On the heels of several other workplace-related terms coined by Gen Z influencers on TikTok, the term “lazy-girl job” was born sometime this past summer. Like the confusing catch phrase “quiet quitting,” which doesn’t refer to actual quitting at all, lazy-girl jobs are not actually for lazy girls.
They are, however, jobs that allow young women to work reasonable hours in the comfort of their own homes, take breaks throughout the day, work independently without being micromanaged, log-off when their work is done, and enjoy free time to relax or pursue personal interests.
This recent trend is fueled by young professionals who are taking a stand against a “hustle culture” where they believe overwork has been glorified. Instead of accepting that low pay, long hours, and hard work are simply part of a normal rite of passage that will pay off over time, these young influencers and their followers are challenging the status quo.
Many of them spent their college years studying or working from home because of the pandemic. Some may have also witnessed their parents or other role models suffer stress, anxiety, and burnout due to their jobs. Instead of falling victim to a bad boss, toxic culture, or the proverbial “rat race,” these so-called lazy girls are actively seeking jobs that allow them to make a good living, but also enjoy their lives.
Admittedly, I’m still a little undecided about the term and the concept. At first blush, #lazygirljob seems to be sort of a first cousin to #quietquitting. As an organizational leader, both trends seem to encourage workers to withhold their talents from their employers and to intentionally utilize less than their full capabilities.
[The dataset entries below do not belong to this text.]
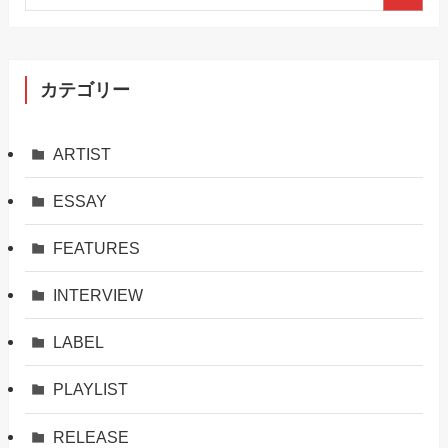
カテゴリー
ARTIST
ESSAY
FEATURES
INTERVIEW
LABEL
PLAYLIST
RELEASE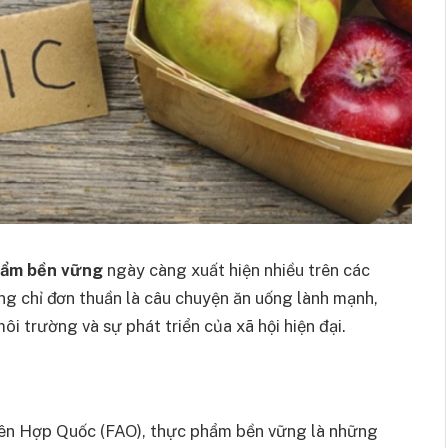
hẩm bền vững
ngày càng xuất hiện nhiều trên các
ông chỉ đơn thuần là câu chuyện ăn uống lành mạnh,
i trường và sự phát triển của xã hội hiện đại.
ên Hợp Quốc (FAO), thực phẩm bền vững là những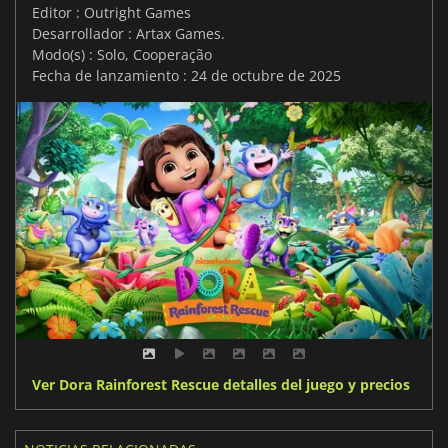
Editor : Outright Games
Desarrollador : Artax Games.
Modo(s) : Solo, Cooperação
Fecha de lanzamiento : 24 de octubre de 2025
Ver Dora Rainforest Rescue detalles del juego y precios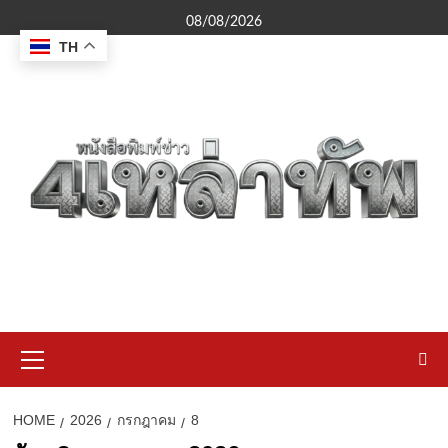
Skip
08/08/2026
to
TH
content
Primary
Menu
HOME
2026
กรกฎาคม
8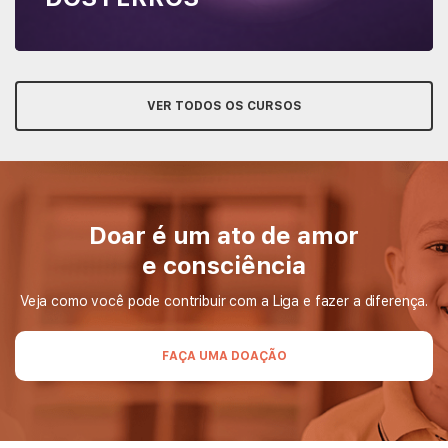
VER TODOS OS CURSOS
Doar é um ato de amor
e consciência
Veja como você pode contribuir com a Liga e fazer a diferença.
FAÇA UMA DOAÇÃO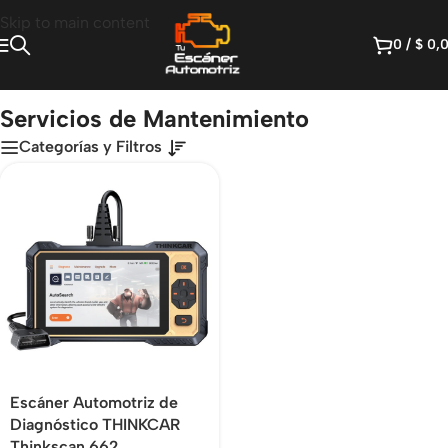
Skip to main content
0
/
$
0,
automotriz
/
Escáneres Multimarca
/
Servicios de Mantenimiento
Servicios de Mantenimiento
Categorías y Filtros
Escáner Automotriz de
Diagnóstico THINKCAR
Thinkscan 662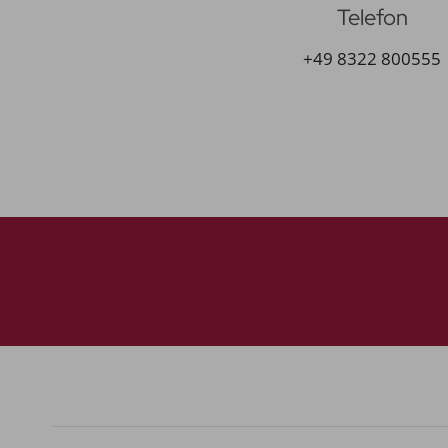
Telefon
+49 8322 800555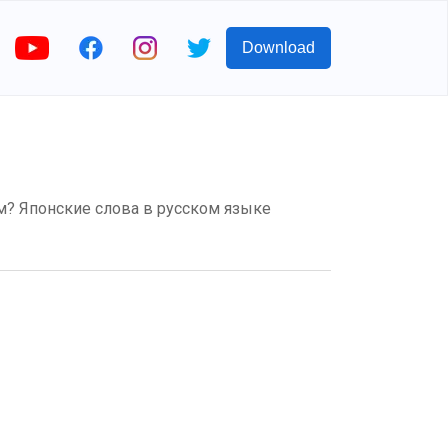
Download
ом? Японские слова в русском языке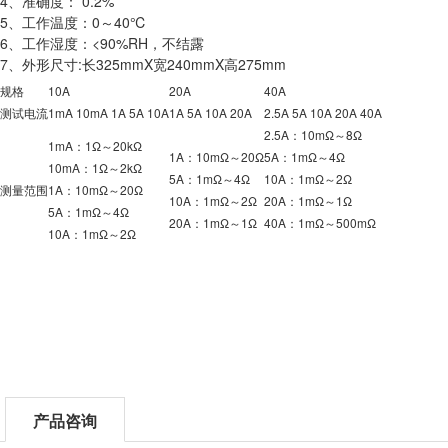
4、准确度： 0.2%
5、工作温度：0～40℃
6、工作湿度：<90%RH，不结露
7、外形尺寸:长325mmX宽240mmX高275mm
规格
10A
20A
40A
测试电流
1mA 10mA 1A 5A 10A
1A 5A 10A 20A
2.5A 5A 10A 20A 40A
2.5A：10mΩ～8Ω
1mA：1Ω～20kΩ
1A：10mΩ～20Ω
5A：1mΩ～4Ω
10mA：1Ω～2kΩ
5A：1mΩ～4Ω
10A：1mΩ～2Ω
测量范围
1A：10mΩ～20Ω
10A：1mΩ～2Ω
20A：1mΩ～1Ω
5A：1mΩ～4Ω
20A：1mΩ～1Ω
40A：1mΩ～500mΩ
10A：1mΩ～2Ω
产品咨询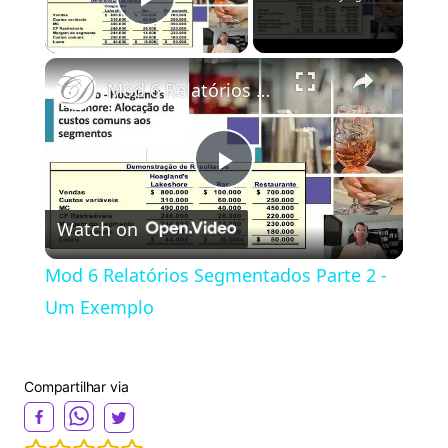
Play Video
×
Mod 6 Relatórios Segmentados Parte 2 - Um Exemplo
P
Watch on
l
Mod 6 Relatórios Segmentados Parte 2 -
a
Um Exemplo
y
Compartilhar via
V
After forty years of gainful employment, the concept of purposely not doing my best remains foreign. Call me old-fashioned, but I wholeheartedly believe that there’s infinite value in working to the best of your abilities. And there are countless employers who hire, develop, and reward employees who do.
Although I respect and share the desire to achieve work-life harmony, I’m uncomfortable with the lazy-girl term and feel it could do more harm than good in an era where women are fighting for respect, status, opportunities, and equity in the workplace.
Young men are also part of a growing on-line, anti-work movement, but #lazygirljob has more than 35 million views and is garnering a great deal of attention. The influencers are even recommending specific job titles, such as account manager and digital marketing associate, which they deem worthy of lazy-girl status.
So, after much reflection on the lazy-girl trend, my recommendation to employers is that they assess how they can support women (and men, of course) so that people are motivated to be their best selves and do their best work.
Your assessment should include ensuring that employees have reasonable workloads, receive frequent feedback, feel supported by their manager, have opportunities to learn and develop, are offered flexibility, and are encouraged to utilize paid time off.
These are admirable goals worthy of exploration and consideration by every organization committed to providing a healthy workplace culture for talented people.
And with any luck, the lazy-girl job trend will be replaced soon by another passing fad.